_THE DATA:_
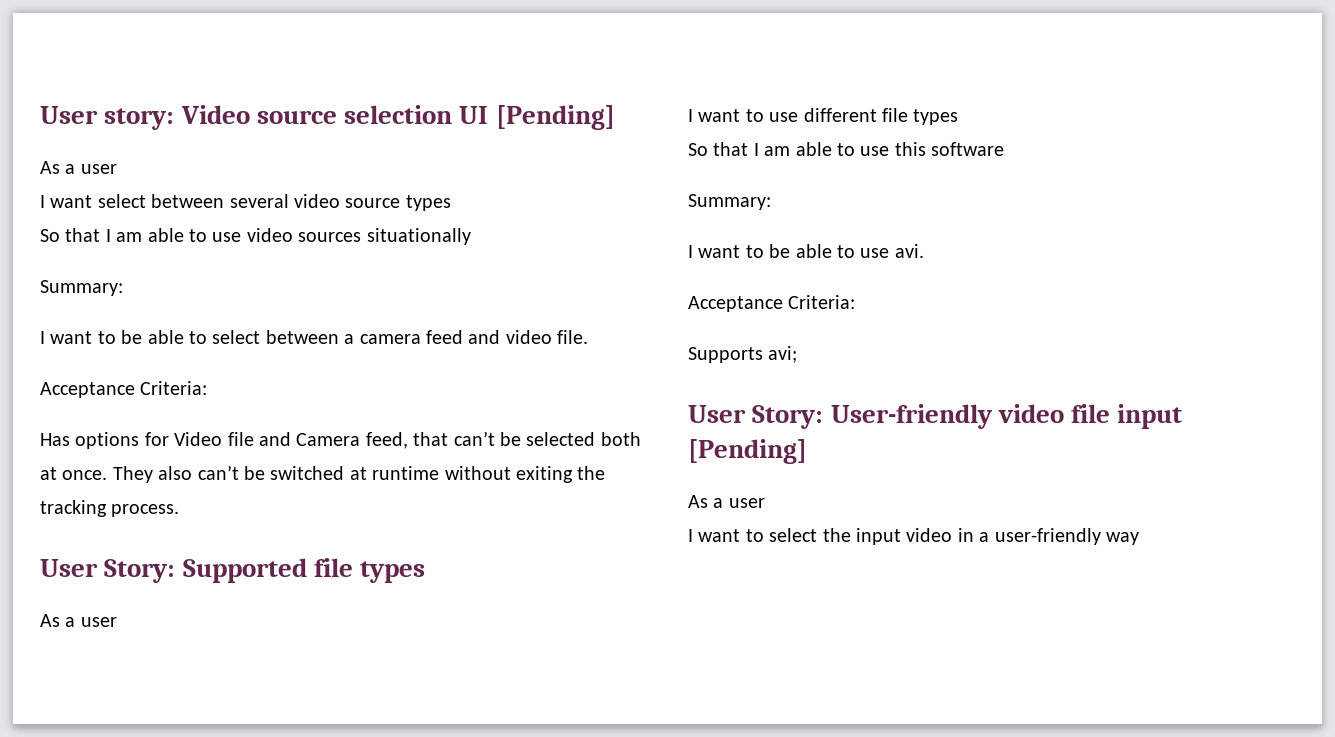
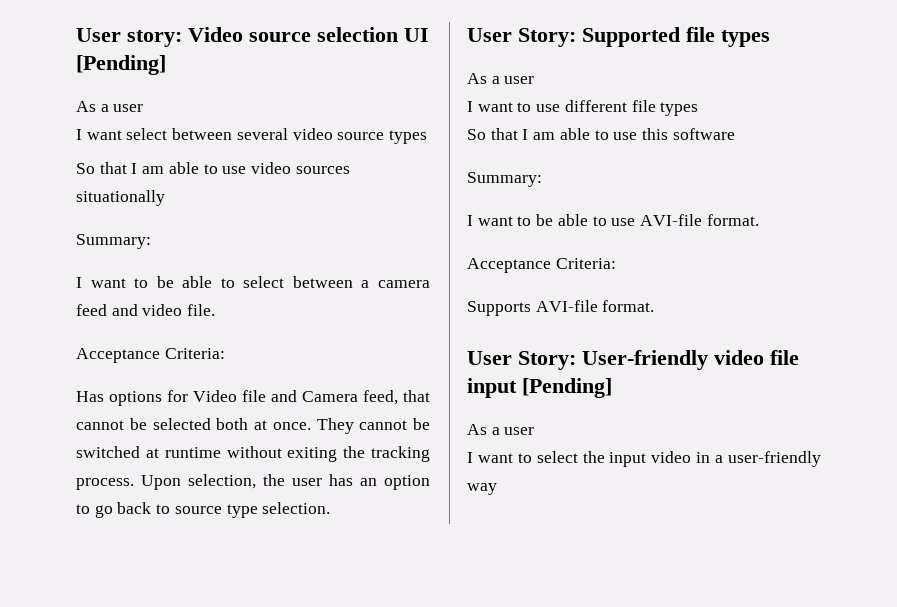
[453,431,495,446] can’t -> [76,420,124,430] cannot
[158,465,239,480] also can’t -> [359,420,408,430] cannot
(180, 510) none -> [141,474,430,490] [76,502,331,518] Upon selection, the user has an option to go back to source type selection.
[894,244,924,258] avi. -> [640,214,759,226] AVI-file format.
[768,346,798,363] avi; -> [535,300,655,312] AVI-file format.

_JOB:_ Since only the text is needed, retype the data above exactly and omit the pictures.

_TASK RESPONSE:_
[453,431,495,446] can’t -> [76,420,124,430] cannot
[158,465,239,480] also can’t -> [359,420,408,430] cannot
(180, 510) none -> [141,474,430,490] [76,502,331,518] Upon selection, the user has an option to go back to source type selection.
[894,244,924,258] avi. -> [640,214,759,226] AVI-file format.
[768,346,798,363] avi; -> [535,300,655,312] AVI-file format.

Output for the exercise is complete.